Wednesday, September 19, 2012

I want to be a spark plug...

Note: Despite the title and the picture below, today’s post is not about spark plugs.

But it IS a fitting analogy for an epiphany I had early on in my writer’s journey. And now it's really hitting home, since my debut, Splintered, is being offered to reviewers on netgalley and in hard copy ARC form. I'm starting to get reviews, be they positive or negative, and the spark plug analogy is keeping me sane.

Here’s the definition of a spark plug taken from Wikipedia: A spark plug is an electrical device that fits into the cylinder head of some internal combustion engines and ignites compressed aerosol gasoline by means of an electric spark.

In other words … it magically brings the engine to life. Vroom vroom. But there’s more than one kind of spark plug. So you have to follow the manufacturer’s instructions for choosing the right one to ensure it’s a good fit, or it won’t work. A bad fit means the spark won’t ignite, and there will be no vroom vroom.

A couple of years ago, when I was in the submission trenches with my first agent and my adult literary romance, we received feedback from an editor: I enjoyed the unique storyline and heroine, and I thought the author put a fresh twist on paranormal romance. But as I read, I just didn’t feel a strong emotional connection with the story, so it’s with sincere regret that I’m stepping aside.

I could whittle that entire explanation down into one phrase. No vroom vroom. I wasn’t the right fit for her, and there was no magical spark.

Ouch! That started me second guessing. Where did I go wrong? Why can’t I make everyone connect with my story? Surely, if my characters or storyline can’t capture every single reader’s affections, I have no hope of being a best seller or of winning a loyal fan base. Right?

Well, shortly thereafter I read a best-selling book at the time — one that I’d been chewing on for several weeks — and something clicked into place for me. The book had tons of sales, was well liked according to the majority of the reviews, and the publishers promoted it relentlessly (quite possibly the very reason why it had such great sales).

But upon closing that last page, I shrugged my shoulders and said, “Meh”. I mentally gave the book a 2 star rating out of 5. I liked the concept, and enjoyed the author’s writing style. But for some reason … and I could never put my finger on why … I didn’t connect emotionally with the MC. Actually, with any of the characters.
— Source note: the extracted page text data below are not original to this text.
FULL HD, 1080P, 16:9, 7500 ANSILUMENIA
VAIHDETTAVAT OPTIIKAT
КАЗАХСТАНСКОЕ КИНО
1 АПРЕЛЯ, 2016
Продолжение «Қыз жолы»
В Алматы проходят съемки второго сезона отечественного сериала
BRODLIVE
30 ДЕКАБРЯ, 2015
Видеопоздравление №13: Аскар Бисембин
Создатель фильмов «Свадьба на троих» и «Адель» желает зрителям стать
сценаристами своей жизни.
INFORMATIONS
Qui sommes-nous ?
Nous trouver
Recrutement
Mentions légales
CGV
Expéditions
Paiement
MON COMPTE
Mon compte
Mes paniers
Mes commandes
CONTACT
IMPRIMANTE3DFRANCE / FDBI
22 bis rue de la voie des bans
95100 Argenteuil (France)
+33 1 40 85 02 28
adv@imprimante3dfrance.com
Yet I read that book front to back, just because the premise and writing style drew me in and held my attention. So I guess there’s hope; even without the vroom, sometimes people are willing to shift it into neutral and push on to the end of the road, if only to take in the scenery.
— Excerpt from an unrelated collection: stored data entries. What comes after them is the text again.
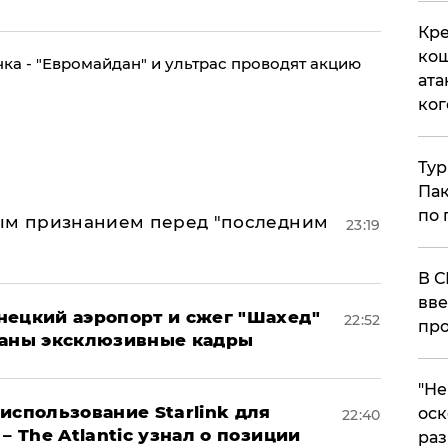
Кре
кош
ка - "Евромайдан" и ультрас проводят акцию
ата
ког
Тур
Пак
по 
ным признанием перед "последним
23:19
В С
вве
нецкий аэропорт и сжег "Шахед"
22:52
про
ваны эксклюзивные кадры
​"Н
использование Starlink для
оск
22:40
– The Atlantic узнал о позиции
раз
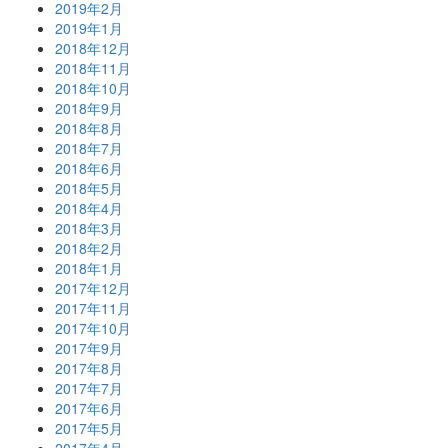
2019年2月
2019年1月
2018年12月
2018年11月
2018年10月
2018年9月
2018年8月
2018年7月
2018年6月
2018年5月
2018年4月
2018年3月
2018年2月
2018年1月
2017年12月
2017年11月
2017年10月
2017年9月
2017年8月
2017年7月
2017年6月
2017年5月
2017年4月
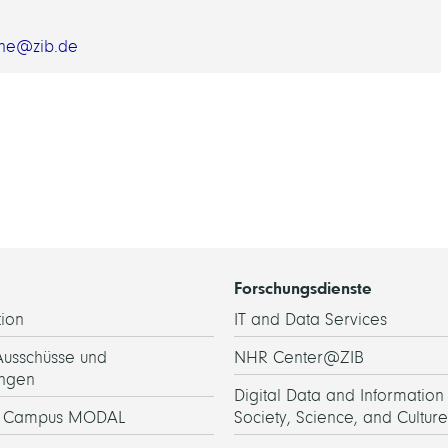
anne@zib.de
Forschungsdienste
ion
IT and Data Services
Ausschüsse und
NHR Center@ZIB
ngen
Digital Data and Information 
h Campus MODAL
Society, Science, and Culture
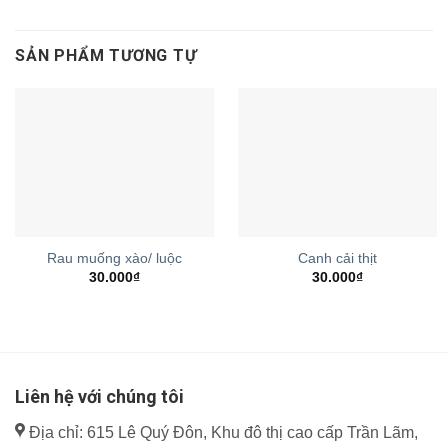
SẢN PHẨM TƯƠNG TỰ
Rau muống xào/ luộc
Canh cải thịt
30.000
₫
30.000
₫
Liên hệ với chúng tôi
Địa chỉ: 615 Lê Quý Đôn, Khu đô thị cao cấp Trần Lãm,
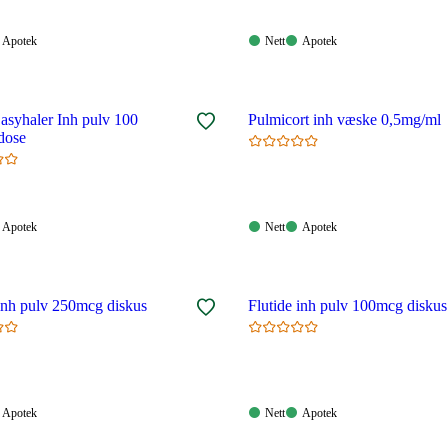
Apotek:
Nett:
Apotek:
Apotek
Nett
Apotek
gelig
Tilgjengelig
Tilgjengelig
Tilgjengelig
asyhaler Inh pulv 100
Pulmicort inh væske 0,5mg/ml
dose
Apotek:
Nett:
Apotek:
Apotek
Nett
Apotek
gelig
Tilgjengelig
Tilgjengelig
Tilgjengelig
 inh pulv 250mcg diskus
Flutide inh pulv 100mcg diskus
Apotek:
Nett:
Apotek:
Apotek
Nett
Apotek
gelig
Tilgjengelig
Tilgjengelig
Tilgjengelig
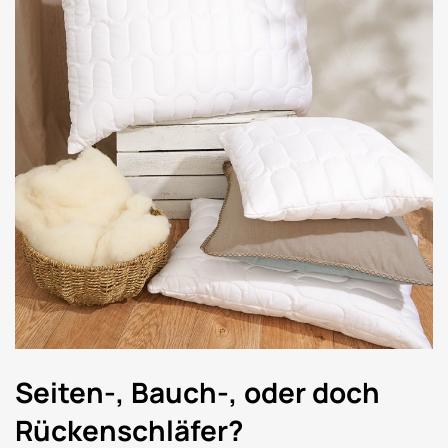
Seiten-, Bauch-, oder doch
Rückenschläfer?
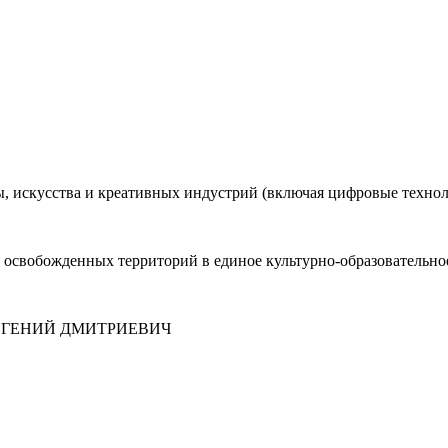
ы, искусства и креативных индустрий (включая цифровые техно
освобожденных территорий в единое культурно-образовательное
ГЕНИЙ ДМИТРИЕВИЧ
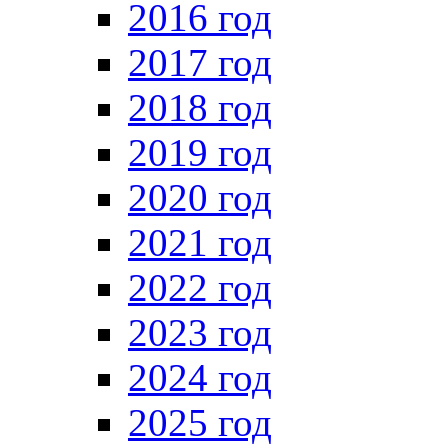
2016 год
2017 год
2018 год
2019 год
2020 год
2021 год
2022 год
2023 год
2024 год
2025 год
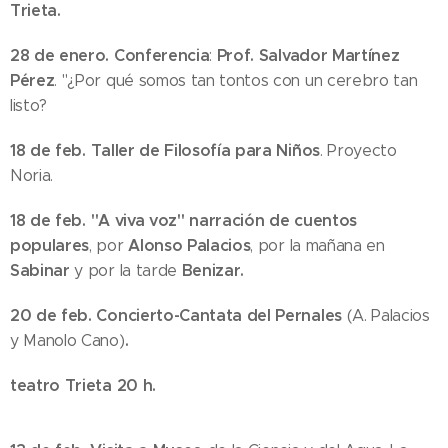
Trieta.
28 de enero.
Conferencia
Prof. Salvador Martínez
:
Pérez
. "¿Por qué somos tan tontos con un cerebro tan
listo?
18 de feb.
Taller de Filosofía para Niños
. Proyecto
Noria.
18 de feb.
"A viva voz" narración de cuentos
populares
Alonso Palacios
, por
, por la mañana en
Sabinar
Benizar.
y por la tarde
20 de feb. Concierto-Cantata del Pernales
(A. Palacios
.
y Manolo Cano)
teatro Trieta 20 h.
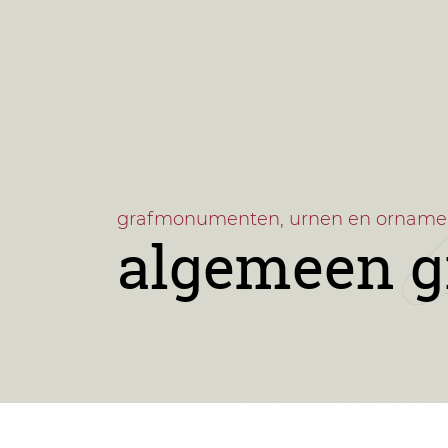
grafmonumenten, urnen en orname
algemeen g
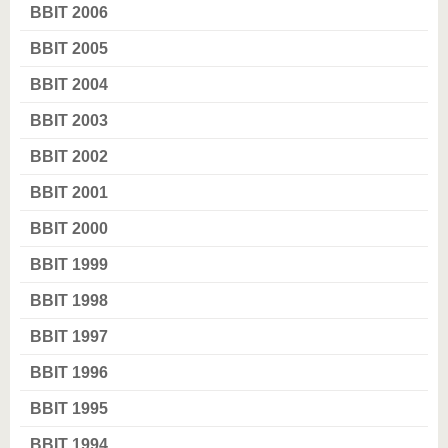
BBIT 2006
BBIT 2005
BBIT 2004
BBIT 2003
BBIT 2002
BBIT 2001
BBIT 2000
BBIT 1999
BBIT 1998
BBIT 1997
BBIT 1996
BBIT 1995
BBIT 1994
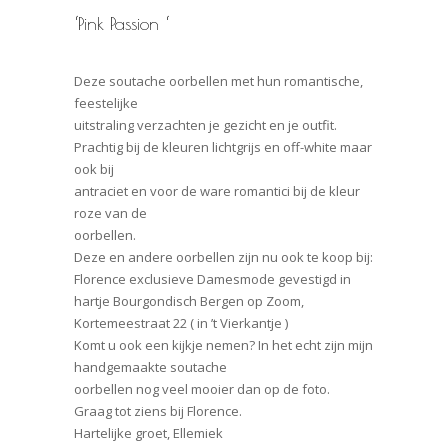
‘Pink Passion ‘
Deze soutache oorbellen met hun romantische,
feestelijke
uitstraling verzachten je gezicht en je outfit.
Prachtig bij de kleuren lichtgrijs en off-white maar
ook bij
antraciet en voor de ware romantici bij de kleur
roze van de
oorbellen.
Deze en andere oorbellen zijn nu ook te koop bij:
Florence exclusieve Damesmode gevestigd in
hartje Bourgondisch Bergen op Zoom,
Kortemeestraat 22 ( in ’t Vierkantje )
Komt u ook een kijkje nemen? In het echt zijn mijn
handgemaakte soutache
oorbellen nog veel mooier dan op de foto.
Graag tot ziens bij Florence.
Hartelijke groet, Ellemiek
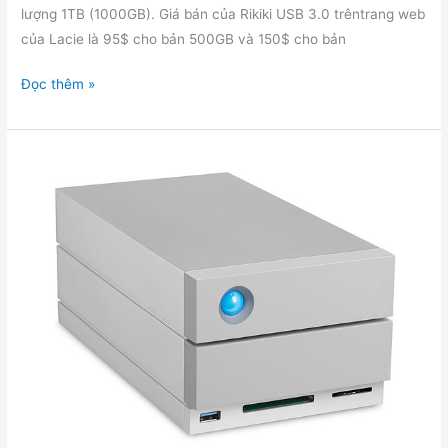
lượng 1TB (1000GB). Giá bán của Rikiki USB 3.0 trêntrang web
của Lacie là 95$ cho bản 500GB và 150$ cho bản
Đánh
Đọc thêm »
giá
ổ
cứng
di
động
1TB
Lacie
Rikiki
USB
3.0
Some readers may not like my fantasy worlds or my plots, or they may not like my characters for their decisions or actions. My characters are flawed and human; sometimes they make mistakes, or don't think things through and act impulsively like real people do. If I write them in such a way to try to fit everyone's ideal, they become nothing more than cardboard cutouts. So, I have to stay true to my characters and my story, although it will mean losing some readers.

But even if someone doesn't like one element of my book, maybe they'll like another enough to read it to the very last line. That's an accomplishment in and of itself.

Maybe the science of writing isn’t quite as precise as the science of automobiles. But it occurred to me that subjectivity can be compared to finding the right spark plug (book) to fit the right engine (reader). Not everyone will love my stories, or my characters, or even my writing style. But all three WILL appeal to some and I will be a perfect fit for them. There’s just too many people with differing opinions and interests for it not to.

So, my hope now that my debut novel is finally getting read? That most readers will like at least one thing about it enough to push through to the end. But even more, I hope to be the spark plug some reader has been looking high and low for, that they'll connect to the story in everyway, and it will ignite their imagination.

And then: Vroom vroom … let the magic begin.